Про подвиг слышал я Кротонского бойца,
Как, юного взвалив на плечи он тельца,
Чтоб силу крепких мышц умножить постепенно,
Вкруг городской стены ходил, под ним согбенный,
И ежедневно труд свой повторял, пока
Телец тот не дорос до тучного быка.
В дни юности моей, с судьбой в отважном споре,
Я, как Милон, взвалил себе на плечи горе,
Не замечая сам, что бремя тяжело;
Но с каждым днем оно невидимо росло,
И голова моя под ним уж поседела,
Оно же все растет без меры и предела!
А сколько в балладах и былинах этих лет жизненной силы, лукавства, задиристости! «Поток-богатырь», «Порой веселой мая...», «Илья Муромец», «Сватовство», «Алеша Попович» с их культом молодечества, природы, с их верой в светлые начала. Романтика «Канута» и «Слепого»...
Он не изменил своим убеждениям, не отступился от них ни на йоту. Как-то Стасюлевич, подыгрывая ему, сказал о нигилизме - «дрянность, блохи, мазурики, нечистота», и Толстой ответил ему: «Позвольте мне в этом случае взять сторону нигилисма и защитить его от Вашего пренебрежения. Он вовсе не дрянность, он глубокая язва... Он вовсе не забит и не робок, он торжествует в значительной части молодого поколения; а неверные, часто несправедливые, иногда и возмутительные меры, которые принимала против него администрация, нисколько не уменьшают уродливости и вреда его учения».
Алексей Константинович выступал против репрессий. Он за полемику, за сатиру, за борьбу в равных условиях. Смех убивает нелепость лучше запретительных мер. А он, Толстой, оказывается «между двух огней, обвиняемый Львовым и Тимашевым в идеях революционных, а газетными холуями - в идеях ретроградных. Две крайности сходятся...». И ведь верно - он выставлял со смешной стороны раболепство перед царем, писал сатиры на пьянство, на спесь, на взяточничество, «и никому не приходило в голову этим возмущаться». Другое дело - нигилизм.
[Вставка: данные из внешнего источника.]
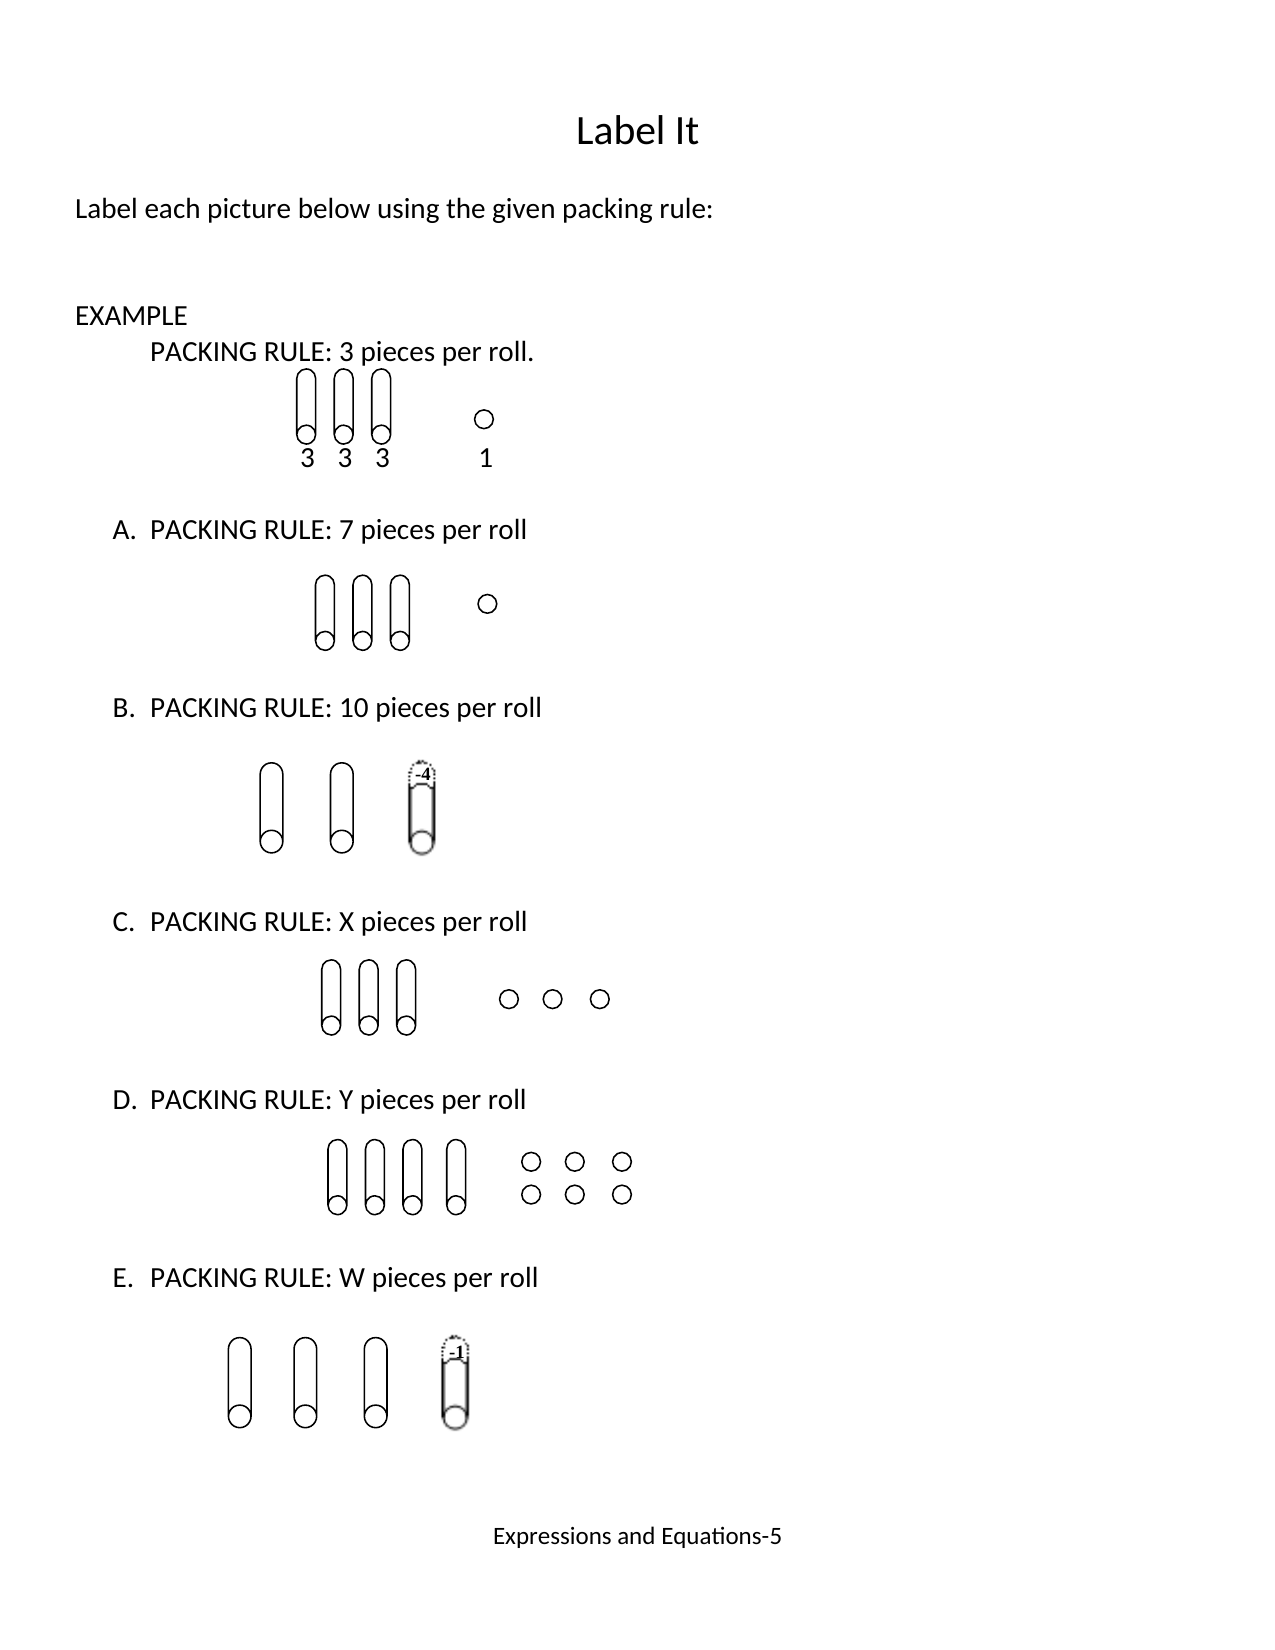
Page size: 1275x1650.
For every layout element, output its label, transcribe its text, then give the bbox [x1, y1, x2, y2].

list PACKING RULE: 7 pieces per roll [112, 511, 1200, 546]
list PACKING RULE: 10 pieces per roll [112, 689, 1200, 724]
list PACKING RULE: Y pieces per roll [112, 1081, 1200, 1116]
text Label each picture below using the given packing rule: [75, 190, 1200, 226]
text EXAMPLE [75, 297, 1200, 333]
picture [436, 1328, 489, 1435]
text PACKING RULE: 3 pieces per roll. [75, 333, 1200, 368]
picture [403, 753, 455, 860]
text Label It [75, 104, 1200, 154]
list PACKING RULE: X pieces per roll [112, 903, 1200, 938]
text 3 3 3 1 [75, 439, 1200, 475]
list PACKING RULE: W pieces per roll [112, 1259, 1200, 1294]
«Нигилисм будет отрицать все на свете, но его самого никто не смей отрицать! Гвалт! Это еще одна смешная его сторона, которую следовало бы выставить. Доктор Боткин, с которым я иногда спорил в Карлсбаде о нигилисме, приводит в его защиту, что из его среды вышли дельные люди и даже дельные женщины. Слава богу! Хорошо сделали, что вышли, а не остались».
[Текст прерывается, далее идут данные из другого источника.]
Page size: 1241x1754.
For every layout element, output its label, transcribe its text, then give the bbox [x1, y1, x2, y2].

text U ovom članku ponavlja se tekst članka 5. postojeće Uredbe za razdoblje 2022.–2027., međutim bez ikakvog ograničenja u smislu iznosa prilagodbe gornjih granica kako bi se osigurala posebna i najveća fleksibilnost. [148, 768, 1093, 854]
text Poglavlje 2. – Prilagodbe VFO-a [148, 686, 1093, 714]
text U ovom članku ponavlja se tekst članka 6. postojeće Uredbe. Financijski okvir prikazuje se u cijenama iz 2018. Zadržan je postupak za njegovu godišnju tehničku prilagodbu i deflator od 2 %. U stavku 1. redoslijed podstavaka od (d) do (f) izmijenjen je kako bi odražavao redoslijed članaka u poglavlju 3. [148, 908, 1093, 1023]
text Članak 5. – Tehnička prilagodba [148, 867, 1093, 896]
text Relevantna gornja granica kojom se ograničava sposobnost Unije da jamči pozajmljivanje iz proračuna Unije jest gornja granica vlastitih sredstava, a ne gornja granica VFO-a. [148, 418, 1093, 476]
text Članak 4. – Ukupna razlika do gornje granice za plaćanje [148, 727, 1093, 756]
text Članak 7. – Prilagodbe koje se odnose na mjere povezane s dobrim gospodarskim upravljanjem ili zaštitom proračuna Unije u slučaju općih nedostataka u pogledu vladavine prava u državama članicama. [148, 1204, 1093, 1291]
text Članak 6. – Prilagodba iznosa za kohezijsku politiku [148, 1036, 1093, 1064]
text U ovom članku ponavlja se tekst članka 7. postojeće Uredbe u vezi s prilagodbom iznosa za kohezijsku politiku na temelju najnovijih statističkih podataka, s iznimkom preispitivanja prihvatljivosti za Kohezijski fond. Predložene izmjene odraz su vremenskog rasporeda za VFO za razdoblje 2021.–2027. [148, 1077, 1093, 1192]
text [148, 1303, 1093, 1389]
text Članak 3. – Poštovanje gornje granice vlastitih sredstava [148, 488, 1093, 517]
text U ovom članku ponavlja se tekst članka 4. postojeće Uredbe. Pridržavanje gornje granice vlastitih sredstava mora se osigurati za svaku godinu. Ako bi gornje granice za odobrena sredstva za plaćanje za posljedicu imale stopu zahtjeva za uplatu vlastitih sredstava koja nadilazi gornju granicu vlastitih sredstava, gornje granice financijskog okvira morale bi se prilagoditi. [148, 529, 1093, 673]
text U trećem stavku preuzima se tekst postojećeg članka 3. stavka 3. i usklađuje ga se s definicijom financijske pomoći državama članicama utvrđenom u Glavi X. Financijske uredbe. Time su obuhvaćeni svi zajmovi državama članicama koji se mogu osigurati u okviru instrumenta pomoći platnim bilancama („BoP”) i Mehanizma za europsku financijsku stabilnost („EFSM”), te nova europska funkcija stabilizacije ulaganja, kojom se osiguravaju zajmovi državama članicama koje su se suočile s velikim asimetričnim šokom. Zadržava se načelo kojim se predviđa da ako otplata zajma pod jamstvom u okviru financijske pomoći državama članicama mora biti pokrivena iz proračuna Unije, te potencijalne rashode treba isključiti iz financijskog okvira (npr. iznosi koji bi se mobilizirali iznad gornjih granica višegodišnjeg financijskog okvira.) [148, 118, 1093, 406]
Иногда хочется плюнуть на все и кричать лишь: «Да здравствует человечность и поэзия!» Особенно ранним утром в Красном Роге, когда петухи поют, будто они обязаны по контракту с неустойкой. Повар Денис и кухарка Авдотья затопили на кухне, чтобы печь хлеб. В деревне зажглись огоньки... Так бы вот и прожить жизнь, но надо везти жену в Венецию или Пустыньку. «Ей хочется узнать, существует ли Наполеон III или нет?.. Какое мне до этого дело? Я знаю, что есть Денис и есть Авдотья, и мне этого достаточно... Черт побери и Наполеона III, и даже Наполеона I! Если Париж стоит обедни, то Красный Рог с его лесами и медведями стоит всех Наполеонов, как бы их ни пронумеровали».
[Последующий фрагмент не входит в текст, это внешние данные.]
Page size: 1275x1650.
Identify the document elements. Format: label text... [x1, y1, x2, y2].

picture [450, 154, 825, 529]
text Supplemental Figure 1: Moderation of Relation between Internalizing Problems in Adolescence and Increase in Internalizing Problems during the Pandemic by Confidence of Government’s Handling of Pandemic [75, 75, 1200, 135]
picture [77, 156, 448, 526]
И все-таки приходилось ездить за границу на лечение. Елизавета Матвеева, двоюродная сестра Алексея Константиновича, навестила Толстых, живших зимой 1873/74 года в Ментоне вместе с семьей Алексея Жемчужникова. Она вспоминала, что лицо Алексея Константиновича было постоянно багровым, пронизанным толстыми синими жилами. На него было мучительно смотреть. Но как только боль немного утихала, он снова шутил и всех смешил.